Let us start with an implementation of the IUnknown interface. We all know that this is an interface that has to be supported by all COM objects. So, I thought of implementing this interface, thus making it convenient for everyone writing COM classes to extend it and be happy about IUnknown implementation. My objective is to implement IUnknown once and use it in all the COM classes I write in the future, thus reducing the burden of implementing it every time I write a COM class.
Let us try a method where we implement IUnknown in a class called IUnknownImpl and extend it to derive the IUnknown functionality in other classes.
Here is the C++ definition of the IUnknown interface:
Class IUnknown
{
public:
virtual HRESULT QueryInterface(REFIID refiid, void **ppv) = 0;
virtual ULONG AddRef() = 0;
virtual ULONG Release() = 0;
};
The simplest possible implementation of IUnknown interface is as follows:
Class IUnknownImpl : public IUnknown
{
ULONG m_cRef;
REFIID m_IID;
public:
IUnknownImpl(REFIID iid) : m_cRef(0), m_IID(iid)
{
}
virtual HRESULT QueryInterface(REFIID refiid, void **ppv)
{
if(refiid == IID_IUnknown || refiid == m_IID)
*ppv = this;
//I can not typecast this interface since
//I don't have an interface to which I need to typecast
else
return E_NOINTERFACE;
static_cast<IUnknown*>(this)->AddRef();
return S_OK;
}
virtual ULONG AddRef()
{
return InterlockedIncrement(m_cRef);
}
virtual ULONG Release()
{
ULONG ul = 0;
if(0 == (ul = InterlockedDecrement(m_cRef)))
delete this;
return ul;
}
};
Let us define a COM interface called IMyInterface. This interface must extend IUnknown for obvious reasons.
Class IMyInterface : public IUnknown
{
public:
virtual HRESULT MyFunction(int iCount) = 0;
};
Because I already have IUnknown implementation, I need not implement IUnknown methods again. I will derive it from the IUnknownImpl class.
Class MyInterfaceImpl : public IMyInterface, IUnknownImpl
{
public:
MyInterfaceImpl() : IUnknownImpl(IID_IMyInterface)
{
}
virtual HRESULT MyFunction(int iCount)
{
//do something
return S_OK;
}
};
Thus we implemented IMyInterface. But this implementation has a problem, visible readily to the minds of seasoned C++ developers. It has the grave diamond problem, as shown in the following illustration.

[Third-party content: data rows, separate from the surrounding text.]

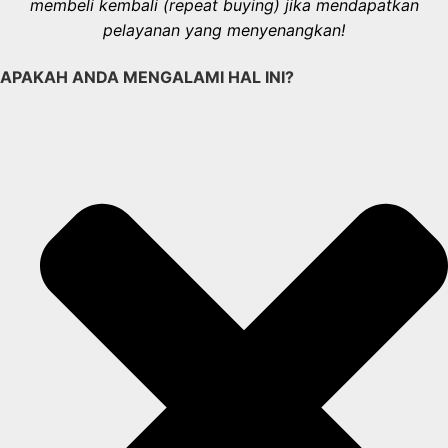
membeli kembali (repeat buying) jika mendapatkan
pelayanan yang menyenangkan!
APAKAH ANDA MENGALAMI HAL INI?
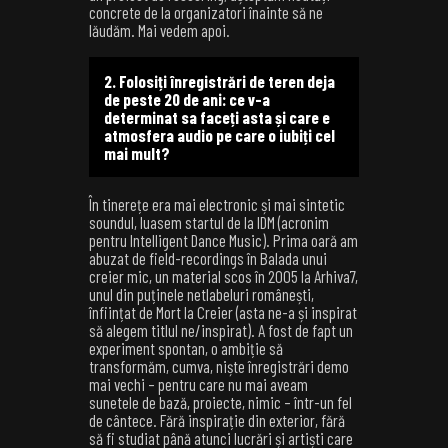
concrete de la organizatori înainte să ne
lăudăm. Mai vedem apoi.
2. Folosiți înregistrări de teren deja
de peste 20 de ani: ce v-a
determinat sa faceți asta și care e
atmosfera audio pe care o iubiți cel
mai mult?
În tinerețe era mai electronic și mai sintetic
soundul, luasem startul de la IDM (acronim
pentru Intelligent Dance Music). Prima oară am
abuzat de field-recordings în Balada unui
creier mic, un material scos în 2005 la Arhiva7,
unul din puținele netlabeluri românești,
înființat de Mort la Creier (asta ne-a și inspirat
să alegem titlul ne/inspirat). A fost de fapt un
experiment spontan, o ambiție să
transformăm, cumva, niște înregistrări demo
mai vechi – pentru care nu mai aveam
sunetele de bază, proiecte, nimic – într-un fel
de cântece. Fără inspirație din exterior, fără
să fi studiat până atunci lucrări și artiști care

Let us try to modify IUnknownImpl class so that we avoid this problem. This implementation, instead of extending IUnknown, will implement IUnknown methods of any interface derived from IUnknown.
Template <class BASE_INTERFACE, REFIID iid >
//BASE_INTERFACE should derive from IUnknown
Class IUnknownImpl2 : public BASE_INTERFACE
{
ULONG m_cref ;
public:
IUnknownImpl(): m_cRef(0) {}
virtual HRESULT QueryInterface(REFIID refiid, void **ppv)
{
if(refiid == IID_IUnknown || refiid == iid)
*ppv = static_cast<BASE_INTERFACE*>(this);
// I have to typecast it to BASE_INTERFACE*, I know that
else
return E_NOINTERFACE;
static_cast<IUnknown*>(this)->AddRef();
return S_OK;
}
virtual ULONG AddRef()
{
return InterlockedIncrement(m_cRef);
}
virtual ULONG Release()
{
ULONG ul = 0;
if(0 == (ul = InterlockedDecrement(m_cRef)))
delete this;
return ul;
}
};
Now I can derive my class MyInterfaceImpl2 from IUnknownImpl2 in this way.
Class MyInterfaceImpl2 : IUnknownImpl2 < IMyInterface,
IID_MYInterface>
{
// my methods
};
The inheritance pattern is now changed to:
The active template library is intended to take care of the COM basic functionalities like Object lifetime and Threading model management, implementation of standard interfaces IUnknown, IDispatch, IClassFactory, and so forth. Using this simple Template library, we can concentrate on implementing our component’s core functionality and forget about the other issues mentioned above.
Templates help us to write generic parameterized classes. As we saw in the above examples, with template-based implementation, we overcame the diamond problem while deriving from an implementation; we could typecast the “this” pointer to the required interface wherever it was required. For further discussion of ATL internals, I would recommend “ATL Internals” by Brent Rector and Chris Sells.